## TASK DETAILS
Retype each of the following lines verbatim, leaving the pictures out of your answer.

Saved entries:
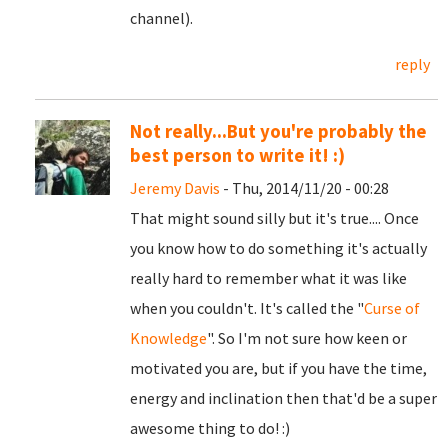
channel).
reply
Not really...But you're probably the
best person to write it! :)
Jeremy Davis
- Thu, 2014/11/20 - 00:28
That might sound silly but it's true.... Once
you know how to do something it's actually
really hard to remember what it was like
when you couldn't. It's called the "
Curse of
Knowledge
". So I'm not sure how keen or
motivated you are, but if you have the time,
energy and inclination then that'd be a super
awesome thing to do! :)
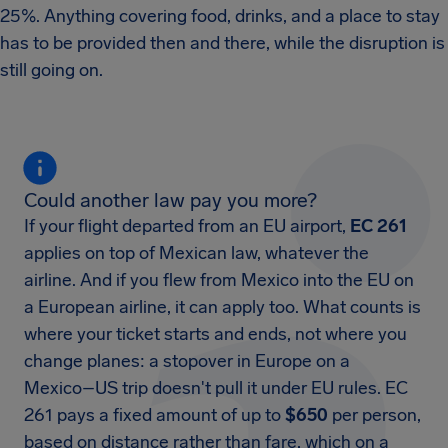
25%. Anything covering food, drinks, and a place to stay
has to be provided then and there, while the disruption is
still going on.
Could another law pay you more?
If your flight departed from an EU airport,
EC 261
applies on top of Mexican law, whatever the
airline. And if you flew from Mexico into the EU on
a European airline, it can apply too. What counts is
where your ticket starts and ends, not where you
change planes: a stopover in Europe on a
Mexico–US trip doesn't pull it under EU rules. EC
261 pays a fixed amount of up to
$650
per person,
based on distance rather than fare, which on a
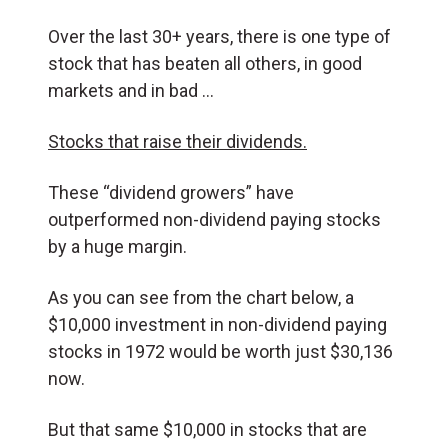
Over the last 30+ years, there is one type of
stock that has beaten all others, in good
markets and in bad …
Stocks that raise their dividends.
These “dividend growers” have
outperformed non-dividend paying stocks
by a huge margin.
As you can see from the chart below, a
$10,000 investment in non-dividend paying
stocks in 1972 would be worth just $30,136
now.
But that same $10,000 in stocks that are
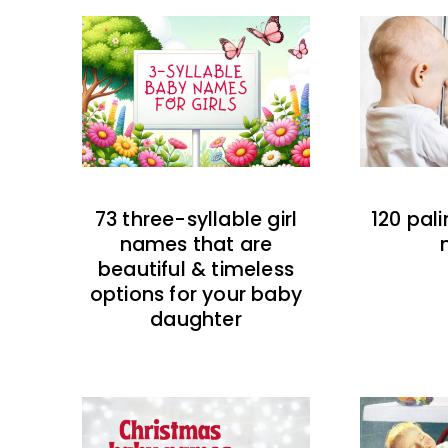
73 three-syllable girl
120 pal
names that are
beautiful & timeless
options for your baby
daughter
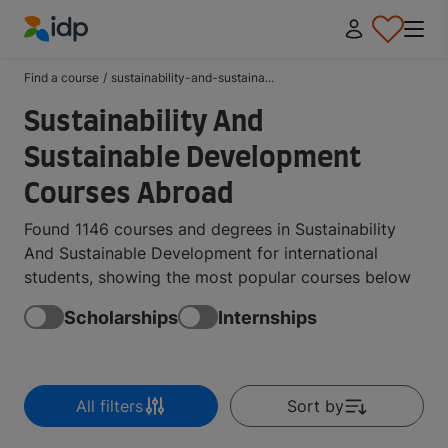
IDP Education
Find a course
/
sustainability-and-sustaina...
Sustainability And
Sustainable Development
Courses Abroad
Found 1146 courses and degrees in Sustainability
And Sustainable Development for international
students, showing the most popular courses below
Scholarships
Internships
All filters
Sort by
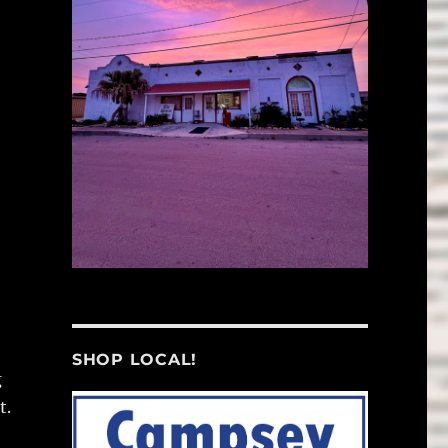
SHOP LOCAL!
g
t.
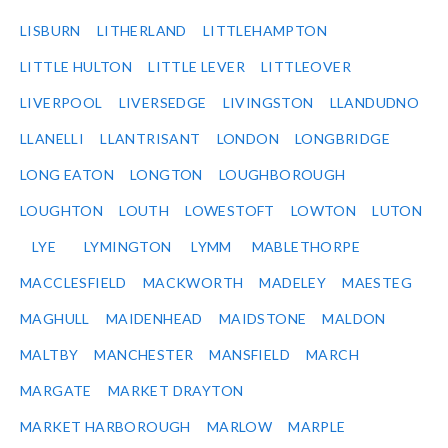
LISBURN
LITHERLAND
LITTLEHAMPTON
LITTLE HULTON
LITTLE LEVER
LITTLEOVER
LIVERPOOL
LIVERSEDGE
LIVINGSTON
LLANDUDNO
LLANELLI
LLANTRISANT
LONDON
LONGBRIDGE
LONG EATON
LONGTON
LOUGHBOROUGH
LOUGHTON
LOUTH
LOWESTOFT
LOWTON
LUTON
LYE
LYMINGTON
LYMM
MABLETHORPE
MACCLESFIELD
MACKWORTH
MADELEY
MAESTEG
MAGHULL
MAIDENHEAD
MAIDSTONE
MALDON
MALTBY
MANCHESTER
MANSFIELD
MARCH
MARGATE
MARKET DRAYTON
MARKET HARBOROUGH
MARLOW
MARPLE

## SOLVED PROBLEM
channel).
reply
Not really...But you're probably the
best person to write it! :)
Jeremy Davis
- Thu, 2014/11/20 - 00:28
That might sound silly but it's true.... Once
you know how to do something it's actually
really hard to remember what it was like
when you couldn't. It's called the "
Curse of
Knowledge
". So I'm not sure how keen or
motivated you are, but if you have the time,
energy and inclination then that'd be a super
awesome thing to do! :)
25%. Anything covering food, drinks, and a place to stay
has to be provided then and there, while the disruption is
still going on.
Could another law pay you more?
If your flight departed from an EU airport,
EC 261
applies on top of Mexican law, whatever the
airline. And if you flew from Mexico into the EU on
a European airline, it can apply too. What counts is
where your ticket starts and ends, not where you
change planes: a stopover in Europe on a
Mexico–US trip doesn't pull it under EU rules. EC
261 pays a fixed amount of up to
$650
per person,
based on distance rather than fare, which on a
Over the last 30+ years, there is one type of
stock that has beaten all others, in good
markets and in bad …
Stocks that raise their dividends.
These “dividend growers” have
outperformed non-dividend paying stocks
by a huge margin.
As you can see from the chart below, a
$10,000 investment in non-dividend paying
stocks in 1972 would be worth just $30,136
now.
But that same $10,000 in stocks that are
73 three-syllable girl
120 pal
names that are
beautiful & timeless
options for your baby
daughter
IDP Education
Find a course
/
sustainability-and-sustaina...
Sustainability And
Sustainable Development
Courses Abroad
Found 1146 courses and degrees in Sustainability
And Sustainable Development for international
students, showing the most popular courses below
Scholarships
Internships
All filters
Sort by
SHOP LOCAL!
g
t.
LISBURN
LITHERLAND
LITTLEHAMPTON
LITTLE HULTON
LITTLE LEVER
LITTLEOVER
LIVERPOOL
LIVERSEDGE
LIVINGSTON
LLANDUDNO
LLANELLI
LLANTRISANT
LONDON
LONGBRIDGE
LONG EATON
LONGTON
LOUGHBOROUGH
LOUGHTON
LOUTH
LOWESTOFT
LOWTON
LUTON
LYE
LYMINGTON
LYMM
MABLETHORPE
MACCLESFIELD
MACKWORTH
MADELEY
MAESTEG
MAGHULL
MAIDENHEAD
MAIDSTONE
MALDON
MALTBY
MANCHESTER
MANSFIELD
MARCH
MARGATE
MARKET DRAYTON
MARKET HARBOROUGH
MARLOW
MARPLE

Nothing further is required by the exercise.